Record excerpts: Begin

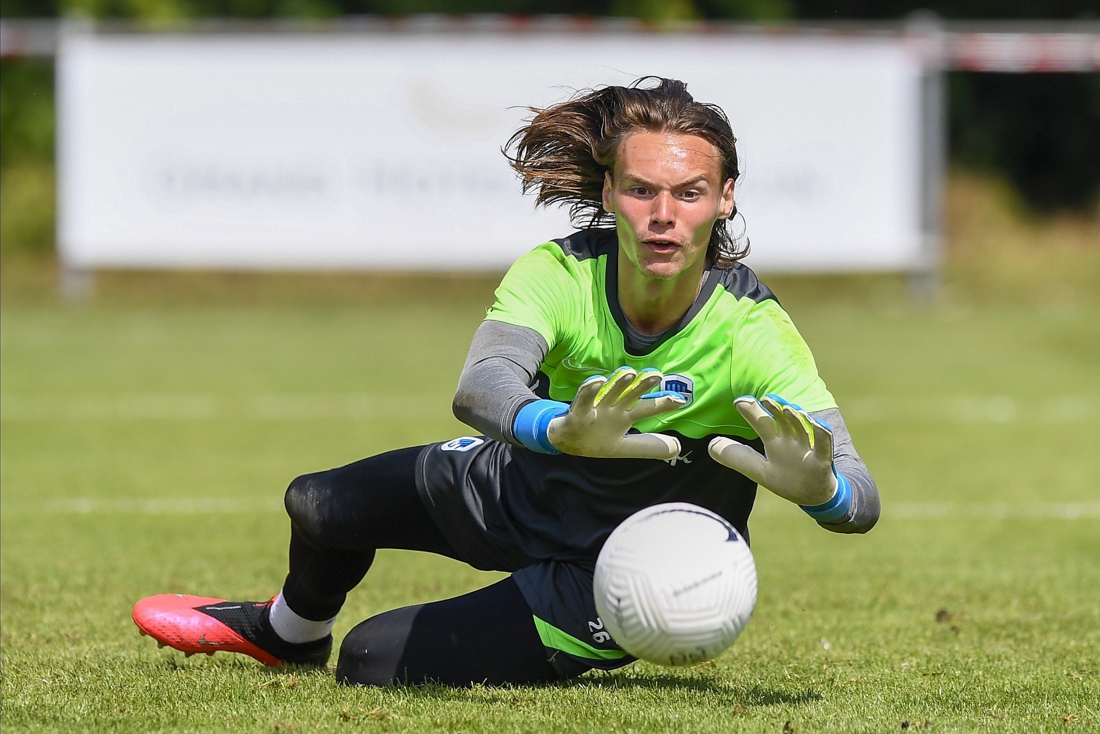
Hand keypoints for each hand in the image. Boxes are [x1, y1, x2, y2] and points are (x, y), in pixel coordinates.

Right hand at [546, 367, 685, 459]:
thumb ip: (648, 446)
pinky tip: (597, 381)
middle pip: (630, 395)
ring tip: (630, 373)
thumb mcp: (623, 447)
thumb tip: (678, 447)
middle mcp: (613, 408)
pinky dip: (589, 391)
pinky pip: (584, 400)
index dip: (662, 404)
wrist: (565, 441)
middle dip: (643, 386)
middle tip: (657, 375)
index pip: (647, 408)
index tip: (681, 400)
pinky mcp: (578, 412)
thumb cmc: (595, 440)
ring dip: (618, 384)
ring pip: (608, 394)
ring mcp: (596, 409)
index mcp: (624, 416)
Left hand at [708, 394, 837, 505]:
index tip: (738, 401)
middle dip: (776, 409)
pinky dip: (822, 434)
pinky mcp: (822, 461)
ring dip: (797, 419)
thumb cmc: (787, 479)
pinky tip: (817, 423)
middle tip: (766, 398)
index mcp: (776, 442)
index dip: (752, 412)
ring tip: (789, 408)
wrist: (815, 497)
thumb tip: (711, 445)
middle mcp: (791, 441)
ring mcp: (807, 449)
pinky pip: (824, 446)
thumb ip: (737, 457)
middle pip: (784, 421)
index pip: (762, 423)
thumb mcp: (759, 471)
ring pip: (803, 430)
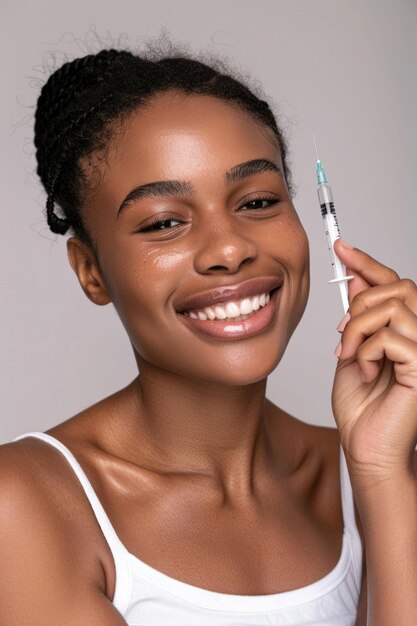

Record excerpts: End

Problem details: Retype the listing exactly. Pictures do not belong in the copy.

Final answer:
Hand keypoints for each hand in the image. Boxes are [x1, y1, x2, y2] and points are (x, y), in pixel coordinates.

Right hand at [546, 367, 685, 459]:
thumb ip: (648, 446)
pinky tip: (597, 381)
middle pip: (630, 395)
ring tip: (630, 373)
thumb mcp: (623, 447)
thumb tip: (678, 447)
middle mcp: (613, 408)
pinky dip: (589, 391)
pinky pip: (584, 400)
index dip: (662, 404)
wrist: (565, 441)
middle dip: (643, 386)
middle tip: (657, 375)
index pip: (647, 408)
index tip: (681, 400)
pinky mcp: (578, 412)
thumb cmc: (595, 440)
ring dip: (618, 384)
ring pip: (608, 394)
ring mcp: (596, 409)
index mcp: (624, 416)
Left hand at [708, 394, 837, 505]:
index tip: (738, 401)
middle dip: (776, 409)
pinky dip: (822, 434)
pinky mcp: (822, 461)
ring dip: (797, 419)
thumb cmc: (787, 479)
pinky tip: (817, 423)
middle tip: (766, 398)
index mcp: (776, 442)
index dip: (752, 412)
ring tip: (789, 408)
wrist: (815, 497)
thumb tip: (711, 445)
middle mcp: (791, 441)
ring mcp: (807, 449)
pinky pip: (824, 446)
thumb ip: (737, 457)
middle pip: (784, 421)
index pip: (762, 423)
thumb mcp: (759, 471)
ring pip: (803, 430)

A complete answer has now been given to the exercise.